Così, nel corso degli scavi, si trovano i frammenti di un bel vaso o di un piatto, frantumato in molti pezzi sparsi sul terreno, probabilmente proprio dove caddero più di ventitrè secoli fa, o una fila di anfore fatte dai nativi ed esposte ad asciugare vicino ad un forno; così ci si imbatte con i resti bruciacchiati di un cancello o una porta di legno, vicino ai perni metallici ed ai chiodi che in un tempo la tenevano assieme o una grande abbondanza di lance o punte di frecce sparse nel posto in cui la lotta sarà infuriata ferocemente negli ultimi giorni fatali di Mozia.

Per le suddette ragioni, Mozia mostra probabilmente più resti di un'antica città fenicia ancora in situ e inviolati, tranne forse che dall'aratro di un agricoltore nel corso del lavoro agricolo, di ogni altra località antica di cui abbiamo conoscenza.

Relativamente poco è stato fatto fino a questo momento per portare alla luce le rovine sepolte di Mozia, ma vi è in corso adesso sull'isola una ricerca sistematica i cui risultati, si spera, potranno conseguire altissimo interesse. Nei prossimi capitoli di questo lavoro ci si propone di dare particolari dettagliati dei predetti risultati ottenuti sinora.

Prima di ciò, comunque, sarebbe opportuno dire alcune parole su Lilybaeum continuatrice di Mozia come centro e baluardo della potenza punica nella Sicilia occidentale, e la città con cui in un certo qual modo è collegata la storia di Mozia, o potremmo dire continuata, negli anni successivi. Si potrebbe anche aggiungere, invero, sotto certi aspetti, che Mozia ha continuato a vivere nella nuova città di Lilybaeum. Le sedi della città vecchia e la nuova si trovavano di fronte, sulla costa della stessa baia e soltanto con una stretta fascia di mare tra di loro. I Moziesi che erano riusciti a sfuggire alla morte ed alla schiavitù nelle mani dei Greci trovarono un rifugio nella nuova città.

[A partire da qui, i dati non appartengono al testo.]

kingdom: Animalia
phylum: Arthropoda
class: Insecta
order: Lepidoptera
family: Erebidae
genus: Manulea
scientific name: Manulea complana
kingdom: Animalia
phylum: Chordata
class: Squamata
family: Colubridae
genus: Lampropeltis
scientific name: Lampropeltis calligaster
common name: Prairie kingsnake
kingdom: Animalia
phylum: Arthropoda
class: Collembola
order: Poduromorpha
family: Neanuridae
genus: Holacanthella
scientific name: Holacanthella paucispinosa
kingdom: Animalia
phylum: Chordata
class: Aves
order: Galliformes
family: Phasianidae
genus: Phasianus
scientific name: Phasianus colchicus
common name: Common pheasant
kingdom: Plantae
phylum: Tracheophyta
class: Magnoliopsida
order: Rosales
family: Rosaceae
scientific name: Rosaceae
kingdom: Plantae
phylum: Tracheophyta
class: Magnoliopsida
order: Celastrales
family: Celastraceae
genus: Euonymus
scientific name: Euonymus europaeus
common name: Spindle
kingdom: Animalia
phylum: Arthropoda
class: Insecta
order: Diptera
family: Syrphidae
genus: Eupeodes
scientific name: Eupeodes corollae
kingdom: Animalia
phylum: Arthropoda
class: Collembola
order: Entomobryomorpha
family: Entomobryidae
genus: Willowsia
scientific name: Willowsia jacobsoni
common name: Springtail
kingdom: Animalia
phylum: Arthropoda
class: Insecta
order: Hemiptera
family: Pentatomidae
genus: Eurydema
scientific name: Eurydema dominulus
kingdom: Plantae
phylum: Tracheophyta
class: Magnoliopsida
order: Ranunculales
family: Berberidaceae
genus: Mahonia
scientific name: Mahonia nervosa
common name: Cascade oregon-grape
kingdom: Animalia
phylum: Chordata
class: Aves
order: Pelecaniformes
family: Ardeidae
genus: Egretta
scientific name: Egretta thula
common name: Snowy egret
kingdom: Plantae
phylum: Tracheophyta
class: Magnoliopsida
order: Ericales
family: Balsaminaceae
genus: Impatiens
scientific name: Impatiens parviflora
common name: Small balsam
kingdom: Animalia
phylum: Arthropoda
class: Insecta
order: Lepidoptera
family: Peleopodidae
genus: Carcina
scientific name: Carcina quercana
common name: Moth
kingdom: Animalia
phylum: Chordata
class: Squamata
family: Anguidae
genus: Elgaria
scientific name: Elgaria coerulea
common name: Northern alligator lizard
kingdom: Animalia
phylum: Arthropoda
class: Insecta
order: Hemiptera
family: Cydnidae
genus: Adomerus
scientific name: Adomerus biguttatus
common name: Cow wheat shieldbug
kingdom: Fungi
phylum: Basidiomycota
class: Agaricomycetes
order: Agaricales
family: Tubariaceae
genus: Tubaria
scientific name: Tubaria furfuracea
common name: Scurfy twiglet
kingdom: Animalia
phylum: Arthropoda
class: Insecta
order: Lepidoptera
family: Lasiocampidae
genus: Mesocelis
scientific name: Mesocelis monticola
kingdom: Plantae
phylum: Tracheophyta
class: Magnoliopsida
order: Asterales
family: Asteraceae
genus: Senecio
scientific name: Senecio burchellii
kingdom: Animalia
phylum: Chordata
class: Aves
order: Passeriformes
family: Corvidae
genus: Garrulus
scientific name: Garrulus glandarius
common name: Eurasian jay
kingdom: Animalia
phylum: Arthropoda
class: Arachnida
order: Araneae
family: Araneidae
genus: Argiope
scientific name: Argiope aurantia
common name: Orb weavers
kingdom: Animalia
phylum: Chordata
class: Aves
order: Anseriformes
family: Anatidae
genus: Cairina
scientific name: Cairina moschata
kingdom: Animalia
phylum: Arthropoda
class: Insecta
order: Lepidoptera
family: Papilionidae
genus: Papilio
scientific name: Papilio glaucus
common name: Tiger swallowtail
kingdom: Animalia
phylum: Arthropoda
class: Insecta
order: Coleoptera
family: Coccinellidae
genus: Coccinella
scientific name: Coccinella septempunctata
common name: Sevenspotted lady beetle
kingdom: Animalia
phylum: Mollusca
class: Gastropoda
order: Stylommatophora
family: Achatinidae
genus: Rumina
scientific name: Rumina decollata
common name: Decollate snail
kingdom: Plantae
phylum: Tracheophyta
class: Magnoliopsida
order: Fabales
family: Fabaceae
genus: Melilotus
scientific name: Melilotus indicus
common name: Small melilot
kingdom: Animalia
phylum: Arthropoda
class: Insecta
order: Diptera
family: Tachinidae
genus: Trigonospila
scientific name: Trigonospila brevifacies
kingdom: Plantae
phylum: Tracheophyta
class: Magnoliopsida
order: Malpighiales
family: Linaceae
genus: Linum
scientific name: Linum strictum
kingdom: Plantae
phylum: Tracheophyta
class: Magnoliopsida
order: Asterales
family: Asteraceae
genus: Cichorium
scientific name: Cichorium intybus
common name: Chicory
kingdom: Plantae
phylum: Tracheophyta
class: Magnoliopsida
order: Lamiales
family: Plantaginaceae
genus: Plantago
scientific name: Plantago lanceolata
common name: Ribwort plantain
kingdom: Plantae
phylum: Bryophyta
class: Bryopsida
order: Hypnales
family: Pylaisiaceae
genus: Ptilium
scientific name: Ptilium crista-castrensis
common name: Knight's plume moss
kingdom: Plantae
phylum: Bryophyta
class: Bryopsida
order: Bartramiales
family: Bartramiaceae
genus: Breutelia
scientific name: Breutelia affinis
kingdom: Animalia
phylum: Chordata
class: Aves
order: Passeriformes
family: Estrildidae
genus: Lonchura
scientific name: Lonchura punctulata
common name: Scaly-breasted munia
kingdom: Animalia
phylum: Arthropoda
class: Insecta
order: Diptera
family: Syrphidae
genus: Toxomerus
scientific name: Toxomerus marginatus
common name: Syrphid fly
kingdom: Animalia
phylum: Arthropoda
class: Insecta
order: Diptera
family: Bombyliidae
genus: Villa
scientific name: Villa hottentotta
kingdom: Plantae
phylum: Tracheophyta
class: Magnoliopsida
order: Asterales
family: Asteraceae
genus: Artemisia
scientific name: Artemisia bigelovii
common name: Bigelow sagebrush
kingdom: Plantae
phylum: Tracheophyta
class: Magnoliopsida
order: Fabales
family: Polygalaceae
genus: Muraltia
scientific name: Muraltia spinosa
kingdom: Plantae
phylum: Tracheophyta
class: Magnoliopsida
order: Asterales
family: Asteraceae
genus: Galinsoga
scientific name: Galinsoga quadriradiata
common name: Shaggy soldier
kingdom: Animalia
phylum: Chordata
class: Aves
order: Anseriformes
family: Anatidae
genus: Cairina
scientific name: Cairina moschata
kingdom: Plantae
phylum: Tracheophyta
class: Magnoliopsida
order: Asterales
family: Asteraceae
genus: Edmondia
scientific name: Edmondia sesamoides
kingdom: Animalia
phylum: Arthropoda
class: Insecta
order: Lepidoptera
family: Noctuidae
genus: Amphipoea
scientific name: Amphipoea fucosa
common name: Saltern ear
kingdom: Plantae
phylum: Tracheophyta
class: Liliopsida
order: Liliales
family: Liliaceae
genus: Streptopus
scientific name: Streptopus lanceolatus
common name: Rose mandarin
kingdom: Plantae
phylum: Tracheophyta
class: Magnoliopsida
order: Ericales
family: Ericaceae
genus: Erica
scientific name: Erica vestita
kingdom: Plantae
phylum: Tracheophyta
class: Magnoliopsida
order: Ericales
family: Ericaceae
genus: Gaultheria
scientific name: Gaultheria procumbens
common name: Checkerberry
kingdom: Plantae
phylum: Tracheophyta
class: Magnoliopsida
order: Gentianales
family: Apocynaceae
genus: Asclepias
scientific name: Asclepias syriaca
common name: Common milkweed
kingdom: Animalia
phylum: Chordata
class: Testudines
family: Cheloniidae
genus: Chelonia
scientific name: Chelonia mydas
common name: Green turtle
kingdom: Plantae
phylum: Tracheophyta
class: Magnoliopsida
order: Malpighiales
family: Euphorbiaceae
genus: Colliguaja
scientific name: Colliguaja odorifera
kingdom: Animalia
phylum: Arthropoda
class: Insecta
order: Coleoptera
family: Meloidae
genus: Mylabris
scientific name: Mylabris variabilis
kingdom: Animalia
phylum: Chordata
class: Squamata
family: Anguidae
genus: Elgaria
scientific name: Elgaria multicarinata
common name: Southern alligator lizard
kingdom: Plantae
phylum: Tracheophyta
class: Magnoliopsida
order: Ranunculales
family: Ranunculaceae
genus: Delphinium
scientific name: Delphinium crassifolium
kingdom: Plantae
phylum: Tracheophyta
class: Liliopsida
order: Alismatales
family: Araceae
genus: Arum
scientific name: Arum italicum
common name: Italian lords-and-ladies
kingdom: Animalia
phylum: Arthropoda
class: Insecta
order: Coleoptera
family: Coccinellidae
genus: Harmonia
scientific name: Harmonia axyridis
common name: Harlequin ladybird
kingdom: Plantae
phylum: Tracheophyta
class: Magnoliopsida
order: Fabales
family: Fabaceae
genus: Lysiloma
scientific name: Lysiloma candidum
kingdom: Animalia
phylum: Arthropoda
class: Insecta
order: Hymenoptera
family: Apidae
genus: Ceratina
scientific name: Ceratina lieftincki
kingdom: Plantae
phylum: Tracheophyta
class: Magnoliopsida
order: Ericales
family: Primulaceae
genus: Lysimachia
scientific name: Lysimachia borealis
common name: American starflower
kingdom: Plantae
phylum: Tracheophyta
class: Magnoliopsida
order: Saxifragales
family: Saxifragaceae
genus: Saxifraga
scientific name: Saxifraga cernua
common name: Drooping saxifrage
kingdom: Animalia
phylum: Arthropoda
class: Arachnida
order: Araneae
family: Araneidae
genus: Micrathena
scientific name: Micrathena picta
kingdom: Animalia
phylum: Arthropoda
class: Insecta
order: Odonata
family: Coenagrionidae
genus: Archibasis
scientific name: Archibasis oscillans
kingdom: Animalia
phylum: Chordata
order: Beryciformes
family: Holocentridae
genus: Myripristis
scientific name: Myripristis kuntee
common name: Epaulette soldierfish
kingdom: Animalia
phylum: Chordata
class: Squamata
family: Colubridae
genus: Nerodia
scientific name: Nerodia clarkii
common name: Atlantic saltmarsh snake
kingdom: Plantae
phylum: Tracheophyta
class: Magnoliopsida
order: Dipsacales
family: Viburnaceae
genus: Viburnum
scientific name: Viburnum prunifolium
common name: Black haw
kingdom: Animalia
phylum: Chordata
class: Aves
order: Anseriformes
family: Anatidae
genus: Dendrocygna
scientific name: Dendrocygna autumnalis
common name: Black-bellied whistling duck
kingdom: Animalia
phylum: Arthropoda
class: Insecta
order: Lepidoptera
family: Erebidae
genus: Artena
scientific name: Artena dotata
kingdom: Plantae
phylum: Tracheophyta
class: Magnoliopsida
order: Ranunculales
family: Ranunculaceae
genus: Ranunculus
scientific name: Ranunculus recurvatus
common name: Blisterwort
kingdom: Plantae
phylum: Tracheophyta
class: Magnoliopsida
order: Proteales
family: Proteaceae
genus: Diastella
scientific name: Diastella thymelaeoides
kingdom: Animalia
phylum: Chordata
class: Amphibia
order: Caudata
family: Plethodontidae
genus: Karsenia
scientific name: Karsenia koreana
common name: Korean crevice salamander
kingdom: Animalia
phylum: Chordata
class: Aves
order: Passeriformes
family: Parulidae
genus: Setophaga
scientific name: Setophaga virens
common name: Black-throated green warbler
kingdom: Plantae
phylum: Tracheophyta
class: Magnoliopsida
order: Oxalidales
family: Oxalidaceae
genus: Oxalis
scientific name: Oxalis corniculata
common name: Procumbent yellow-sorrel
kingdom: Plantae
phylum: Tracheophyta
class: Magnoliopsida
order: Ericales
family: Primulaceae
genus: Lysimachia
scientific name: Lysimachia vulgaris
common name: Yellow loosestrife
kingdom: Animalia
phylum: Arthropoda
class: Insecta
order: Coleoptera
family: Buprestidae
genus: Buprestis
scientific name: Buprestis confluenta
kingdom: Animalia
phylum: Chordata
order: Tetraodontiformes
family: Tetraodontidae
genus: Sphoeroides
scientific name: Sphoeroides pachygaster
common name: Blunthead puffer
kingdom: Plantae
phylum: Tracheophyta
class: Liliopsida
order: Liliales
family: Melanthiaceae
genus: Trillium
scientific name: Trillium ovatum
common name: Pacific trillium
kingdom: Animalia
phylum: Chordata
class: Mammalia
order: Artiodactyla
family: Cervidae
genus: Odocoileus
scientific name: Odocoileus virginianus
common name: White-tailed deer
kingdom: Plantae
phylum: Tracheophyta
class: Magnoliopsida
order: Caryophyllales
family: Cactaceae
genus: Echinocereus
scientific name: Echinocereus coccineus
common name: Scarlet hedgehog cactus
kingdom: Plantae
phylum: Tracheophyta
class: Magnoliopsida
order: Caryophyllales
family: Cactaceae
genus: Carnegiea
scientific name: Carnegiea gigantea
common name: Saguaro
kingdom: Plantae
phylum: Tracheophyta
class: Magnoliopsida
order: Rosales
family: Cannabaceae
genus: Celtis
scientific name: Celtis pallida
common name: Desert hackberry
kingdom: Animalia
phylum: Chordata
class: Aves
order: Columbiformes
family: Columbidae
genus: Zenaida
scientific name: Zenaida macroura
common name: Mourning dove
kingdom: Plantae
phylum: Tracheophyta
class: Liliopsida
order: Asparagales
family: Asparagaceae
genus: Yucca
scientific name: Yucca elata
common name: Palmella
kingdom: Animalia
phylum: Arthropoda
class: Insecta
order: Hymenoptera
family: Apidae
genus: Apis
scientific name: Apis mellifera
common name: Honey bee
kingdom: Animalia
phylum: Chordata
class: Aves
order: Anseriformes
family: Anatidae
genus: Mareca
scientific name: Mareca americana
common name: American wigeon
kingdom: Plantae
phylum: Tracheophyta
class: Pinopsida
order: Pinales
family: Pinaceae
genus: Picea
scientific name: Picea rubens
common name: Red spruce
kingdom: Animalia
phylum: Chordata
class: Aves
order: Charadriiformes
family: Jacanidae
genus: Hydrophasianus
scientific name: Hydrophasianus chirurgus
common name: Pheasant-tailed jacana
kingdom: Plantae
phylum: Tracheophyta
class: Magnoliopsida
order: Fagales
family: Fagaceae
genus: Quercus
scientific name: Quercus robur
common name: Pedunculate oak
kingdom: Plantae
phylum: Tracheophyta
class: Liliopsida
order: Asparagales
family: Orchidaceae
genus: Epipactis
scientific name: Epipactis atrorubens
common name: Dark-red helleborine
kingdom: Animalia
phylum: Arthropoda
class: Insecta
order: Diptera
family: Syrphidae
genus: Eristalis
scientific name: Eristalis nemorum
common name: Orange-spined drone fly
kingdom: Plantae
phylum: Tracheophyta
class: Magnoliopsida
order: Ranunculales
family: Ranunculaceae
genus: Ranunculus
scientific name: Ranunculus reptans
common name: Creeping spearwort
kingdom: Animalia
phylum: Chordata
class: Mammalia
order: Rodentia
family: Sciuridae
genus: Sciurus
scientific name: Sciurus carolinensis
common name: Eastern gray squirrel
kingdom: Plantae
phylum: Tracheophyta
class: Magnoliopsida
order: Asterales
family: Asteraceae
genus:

La loro sola presenza colà ha avuto senza dubbio la sua influenza sugli altri abitanti, i nuovi venuti, o da Cartagine o da altre parti della stessa Sicilia, ed è servita a perpetuare, almeno per un po', la vita e i costumi della città perduta. Le stesse mura e le abitazioni della città nuova furono probabilmente costruite in parte con materiali portati dalla isola abbandonata, mentre tutti gli oggetti d'arte e di valore che i saccheggiatosi non poterono portare via saranno stati impiegati per il suo abbellirnento.

Senza dubbio Lilybaeum prese il posto di Mozia dopo la caduta e la scomparsa di quest'ultima, ed occupò un posto molto importante nella storia successiva della Sicilia e nelle diverse guerre che ebbero luogo per la supremazia sull'isola. E' impossibile valutare la misura di quanto Lilybaeum abbia soppiantato completamente Mozia privandola persino del suo ricordo, dal fatto che lo storico Polibio mentre si riferisce alla prima ripetutamente nei resoconti dettagliati che dà su di essa ed i numerosi assedi che affrontò, mai una volta menziona il nome della seconda.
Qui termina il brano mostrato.